Forecasting Shale Oil/Gas Decline Rates

Forecasting and data analytics increasingly are recognized as valued partners in nonconventional oil and gas production.

Fracking and US Oil/Gas Production

“Video Friday” here presented a YouTube with Brian Ellis – a Michigan University engineer – discussing hydraulic fracturing and horizontal drilling (“fracking”).

USannualoilprod

Fracking produced the hockey stick at the end of this series.

These new technologies also are responsible for a bonanza of natural gas, so much that it often has nowhere to go – given the limited pipeline infrastructure and LNG processing facilities.

shalegasprod

Rapid Decline Curves for Fracking Oil and Gas

In contrast to conventional wells, hydraulic fracturing and horizontal drilling (“fracking”) produces oil and gas wells with rapid decline curves.

Here’s an illustration from the Penn State Department of Energy and Mineral Engineering site,

Pennstatedeclinecurve

The two legends at the bottom refer to EUR’s– estimated ultimate recovery times (click to enlarge).

Conventional oil fields typically have decline rates on the order of 5 percent per year.

Shale oil and gas wells, on the other hand, may produce 50 percent or more of their total EUR in their first year of operation.

There are physical science fundamentals behind this, explained, for example, in

Decline and depletion rates of oil production: a comprehensive investigation

You can talk, for example, of shale production being characterized by a Transient Flow Period followed by Boundary Dominated Flow (BDF).

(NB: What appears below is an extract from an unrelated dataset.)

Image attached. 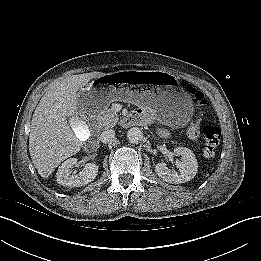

And these rapid decline rates have received a lot of recent attention in the media:

Could The ‘Shale Oil Miracle’ Be Just A Pipe Dream?

Wells That Fizzle Are a ‘Potential Show Stopper’ for the Shale Boom

Is the U.S. Shale Boom Going Bust?

Forecasting and Data Analytics

One forecasting problem in this context, therefore, is simply to take histories from wells and forecast their EUR’s.

Increasingly, software solutions are applying automatic fitting methods to well data to derive decline curves and other shale oil and gas field parameters.

Here is an interesting product called Value Navigator.

This whole subject is developing rapidly, and huge changes in the US industry are expected, if oil and gas prices continue below $60 a barrel and $4 MMBtu.

The forecasting problem may shift from well and oil field optimization to evaluation of the wider consequences of recent funding of the shale oil and gas boom. But, again, the analytics are available to do this, to a large extent, and I want to post up some of what I have discovered in this regard.